Yes, by the time it was all said and done Ma Self managed to create a presentation that broke every single rule one could think of in the corporate world. It had animation, it had sound effects, it was choreographed, there were different fonts, different transitions…there was the fact that it was 2.1GB and would crash everyone elses laptop except for my own trusty rusty T60. But the one thing it wasn’t was ugly. Although I can safely say her “movie” (I will refer to it that way now since it was way more a production then a presentation would not have flown at any conference to which I have been a presenter it was certainly a true representation of her – imagined, creative and inspired. I wouldn’t have expected anything less.

And so here are just a couple of my personal favorites – some of the smaller ones I could actually take a screen capture of.

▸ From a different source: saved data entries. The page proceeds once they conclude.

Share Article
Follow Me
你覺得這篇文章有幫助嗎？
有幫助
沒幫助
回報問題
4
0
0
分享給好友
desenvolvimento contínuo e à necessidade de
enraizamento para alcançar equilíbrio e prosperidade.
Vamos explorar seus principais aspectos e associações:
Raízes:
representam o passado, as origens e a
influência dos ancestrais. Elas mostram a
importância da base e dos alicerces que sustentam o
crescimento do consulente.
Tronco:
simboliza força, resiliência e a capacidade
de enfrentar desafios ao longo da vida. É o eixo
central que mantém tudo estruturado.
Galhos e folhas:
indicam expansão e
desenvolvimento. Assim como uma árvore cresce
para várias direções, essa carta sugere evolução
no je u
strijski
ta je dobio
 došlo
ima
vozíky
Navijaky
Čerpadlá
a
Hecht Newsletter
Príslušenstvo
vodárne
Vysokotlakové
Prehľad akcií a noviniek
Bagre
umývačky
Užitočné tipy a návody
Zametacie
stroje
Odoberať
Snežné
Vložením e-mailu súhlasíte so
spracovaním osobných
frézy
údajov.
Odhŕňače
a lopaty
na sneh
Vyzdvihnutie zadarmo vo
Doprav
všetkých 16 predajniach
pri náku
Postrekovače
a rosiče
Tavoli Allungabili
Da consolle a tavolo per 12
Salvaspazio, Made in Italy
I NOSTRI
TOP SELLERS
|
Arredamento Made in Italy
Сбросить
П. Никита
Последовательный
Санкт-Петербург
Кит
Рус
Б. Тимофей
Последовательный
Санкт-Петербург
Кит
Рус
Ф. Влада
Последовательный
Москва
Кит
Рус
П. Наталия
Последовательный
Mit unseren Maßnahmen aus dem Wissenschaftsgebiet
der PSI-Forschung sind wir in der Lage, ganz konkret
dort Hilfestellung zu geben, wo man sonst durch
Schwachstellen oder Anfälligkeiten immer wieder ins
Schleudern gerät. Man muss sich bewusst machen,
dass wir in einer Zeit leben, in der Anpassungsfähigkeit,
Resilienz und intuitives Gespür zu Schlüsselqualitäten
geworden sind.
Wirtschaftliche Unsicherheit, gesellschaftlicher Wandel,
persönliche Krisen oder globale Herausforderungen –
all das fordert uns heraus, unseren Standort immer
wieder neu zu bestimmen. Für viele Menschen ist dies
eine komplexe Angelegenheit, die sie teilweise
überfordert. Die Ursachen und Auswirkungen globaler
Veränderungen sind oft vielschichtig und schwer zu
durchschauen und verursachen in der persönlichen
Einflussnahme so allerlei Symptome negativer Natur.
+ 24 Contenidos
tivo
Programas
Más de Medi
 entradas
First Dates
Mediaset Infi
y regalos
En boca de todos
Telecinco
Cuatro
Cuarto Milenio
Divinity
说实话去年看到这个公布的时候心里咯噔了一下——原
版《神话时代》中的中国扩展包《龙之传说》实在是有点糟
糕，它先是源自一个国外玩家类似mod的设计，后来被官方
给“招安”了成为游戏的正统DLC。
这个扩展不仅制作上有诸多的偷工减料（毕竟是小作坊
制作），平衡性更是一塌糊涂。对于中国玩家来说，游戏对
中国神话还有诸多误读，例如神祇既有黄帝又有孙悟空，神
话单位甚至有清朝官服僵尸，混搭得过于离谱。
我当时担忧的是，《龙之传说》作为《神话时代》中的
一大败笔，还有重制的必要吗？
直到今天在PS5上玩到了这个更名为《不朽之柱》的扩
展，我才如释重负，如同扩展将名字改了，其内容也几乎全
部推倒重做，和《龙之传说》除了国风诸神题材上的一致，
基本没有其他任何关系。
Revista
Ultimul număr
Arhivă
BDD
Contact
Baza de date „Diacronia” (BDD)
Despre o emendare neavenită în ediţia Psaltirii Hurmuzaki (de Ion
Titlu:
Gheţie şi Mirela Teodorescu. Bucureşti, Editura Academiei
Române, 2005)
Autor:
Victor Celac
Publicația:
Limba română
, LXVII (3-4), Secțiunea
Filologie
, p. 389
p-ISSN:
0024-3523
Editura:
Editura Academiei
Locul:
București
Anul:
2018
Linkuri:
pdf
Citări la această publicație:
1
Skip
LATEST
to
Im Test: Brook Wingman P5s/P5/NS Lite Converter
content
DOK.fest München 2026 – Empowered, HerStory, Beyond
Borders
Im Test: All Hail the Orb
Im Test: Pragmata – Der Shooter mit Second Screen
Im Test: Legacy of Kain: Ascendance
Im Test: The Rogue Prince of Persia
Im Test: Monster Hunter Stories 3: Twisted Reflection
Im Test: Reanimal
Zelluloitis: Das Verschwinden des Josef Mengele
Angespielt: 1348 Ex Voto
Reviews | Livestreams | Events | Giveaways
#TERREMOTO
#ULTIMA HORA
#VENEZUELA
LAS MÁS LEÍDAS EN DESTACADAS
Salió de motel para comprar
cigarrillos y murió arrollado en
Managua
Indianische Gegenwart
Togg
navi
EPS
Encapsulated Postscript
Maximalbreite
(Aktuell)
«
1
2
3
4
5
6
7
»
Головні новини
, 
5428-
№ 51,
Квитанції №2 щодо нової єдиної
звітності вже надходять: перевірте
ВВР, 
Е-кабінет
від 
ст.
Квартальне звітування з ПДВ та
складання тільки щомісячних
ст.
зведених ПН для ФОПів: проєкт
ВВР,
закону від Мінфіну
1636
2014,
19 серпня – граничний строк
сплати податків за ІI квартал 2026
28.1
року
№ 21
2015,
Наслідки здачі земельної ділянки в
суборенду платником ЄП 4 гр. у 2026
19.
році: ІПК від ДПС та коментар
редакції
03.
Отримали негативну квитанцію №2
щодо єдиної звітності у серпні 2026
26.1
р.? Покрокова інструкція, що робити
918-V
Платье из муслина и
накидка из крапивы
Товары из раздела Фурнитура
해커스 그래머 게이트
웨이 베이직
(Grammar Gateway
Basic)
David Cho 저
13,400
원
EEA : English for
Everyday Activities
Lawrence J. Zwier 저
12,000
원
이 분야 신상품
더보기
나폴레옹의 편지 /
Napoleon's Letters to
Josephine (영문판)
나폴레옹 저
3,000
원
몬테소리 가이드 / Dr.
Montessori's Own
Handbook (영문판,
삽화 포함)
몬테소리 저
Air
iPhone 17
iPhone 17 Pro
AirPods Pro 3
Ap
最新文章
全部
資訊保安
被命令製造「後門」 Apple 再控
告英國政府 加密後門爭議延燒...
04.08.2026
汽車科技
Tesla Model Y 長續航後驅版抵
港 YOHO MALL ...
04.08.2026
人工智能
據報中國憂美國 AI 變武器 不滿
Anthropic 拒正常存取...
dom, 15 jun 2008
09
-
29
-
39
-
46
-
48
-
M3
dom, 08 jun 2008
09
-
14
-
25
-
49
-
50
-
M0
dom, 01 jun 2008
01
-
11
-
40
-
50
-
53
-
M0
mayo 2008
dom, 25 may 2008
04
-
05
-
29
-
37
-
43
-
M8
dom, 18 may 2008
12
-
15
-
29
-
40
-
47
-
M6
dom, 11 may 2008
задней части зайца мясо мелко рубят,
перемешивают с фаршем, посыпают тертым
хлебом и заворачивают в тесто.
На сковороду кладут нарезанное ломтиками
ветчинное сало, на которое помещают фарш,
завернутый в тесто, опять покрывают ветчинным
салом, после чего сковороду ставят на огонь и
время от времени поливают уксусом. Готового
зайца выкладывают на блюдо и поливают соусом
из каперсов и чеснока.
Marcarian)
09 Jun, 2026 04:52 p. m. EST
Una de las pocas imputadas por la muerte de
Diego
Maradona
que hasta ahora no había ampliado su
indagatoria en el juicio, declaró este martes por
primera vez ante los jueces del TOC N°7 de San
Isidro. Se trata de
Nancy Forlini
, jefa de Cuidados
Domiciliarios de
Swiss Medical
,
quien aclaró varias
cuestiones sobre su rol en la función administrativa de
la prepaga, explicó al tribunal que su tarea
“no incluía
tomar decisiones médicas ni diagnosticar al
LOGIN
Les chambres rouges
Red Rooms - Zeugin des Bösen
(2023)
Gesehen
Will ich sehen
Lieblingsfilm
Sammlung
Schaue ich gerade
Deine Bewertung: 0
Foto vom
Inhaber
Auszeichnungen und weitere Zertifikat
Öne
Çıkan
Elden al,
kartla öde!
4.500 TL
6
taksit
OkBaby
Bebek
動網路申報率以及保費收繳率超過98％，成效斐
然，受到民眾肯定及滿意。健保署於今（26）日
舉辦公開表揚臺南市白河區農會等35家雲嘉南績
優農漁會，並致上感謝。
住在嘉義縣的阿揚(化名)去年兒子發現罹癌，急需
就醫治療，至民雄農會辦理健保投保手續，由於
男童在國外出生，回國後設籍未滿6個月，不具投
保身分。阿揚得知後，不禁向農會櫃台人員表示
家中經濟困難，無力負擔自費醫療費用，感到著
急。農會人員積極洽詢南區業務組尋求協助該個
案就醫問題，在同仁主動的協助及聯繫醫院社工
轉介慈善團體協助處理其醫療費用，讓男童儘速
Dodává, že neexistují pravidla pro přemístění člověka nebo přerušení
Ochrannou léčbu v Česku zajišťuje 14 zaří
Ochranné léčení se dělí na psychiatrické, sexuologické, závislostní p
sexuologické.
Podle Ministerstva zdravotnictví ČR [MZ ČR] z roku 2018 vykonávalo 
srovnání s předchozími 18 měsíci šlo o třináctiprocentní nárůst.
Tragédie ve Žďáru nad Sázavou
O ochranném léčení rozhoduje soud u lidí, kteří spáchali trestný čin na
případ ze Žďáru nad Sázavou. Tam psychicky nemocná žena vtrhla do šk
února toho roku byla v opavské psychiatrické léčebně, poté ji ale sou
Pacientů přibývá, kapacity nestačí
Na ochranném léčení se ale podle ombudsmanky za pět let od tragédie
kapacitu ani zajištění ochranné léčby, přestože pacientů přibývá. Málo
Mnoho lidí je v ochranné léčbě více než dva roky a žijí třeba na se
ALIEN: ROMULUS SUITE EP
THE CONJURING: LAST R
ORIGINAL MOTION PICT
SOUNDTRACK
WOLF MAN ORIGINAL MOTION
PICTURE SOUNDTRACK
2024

(The “I Have Lived in 6 States Slide” is completely animated. With the initial click, a John Deere tractor zooms in from the right to point to Illinois AND makes a honking sound.  Another click and a spinning Alamo lands with a splat in the state of Texas. Click again and a few bowling pins appear in a checkerboard pattern over Ohio. Moments later a crab claws its way onto the screen and so on and so on. This process takes about ten minutes to complete and when it is all said and done the slide alone = 540MB, generally crashing Powerpoint)


(The “My Daughter Angela” slide. This one starts with a drumroll. And some flickering of the background image before a rather unflattering picture of me with a beer and a nasty green background appears on the screen. Oh and did I mention the name “Angela” goes screeching, yes, screeching in from the left and then slides back to the right.)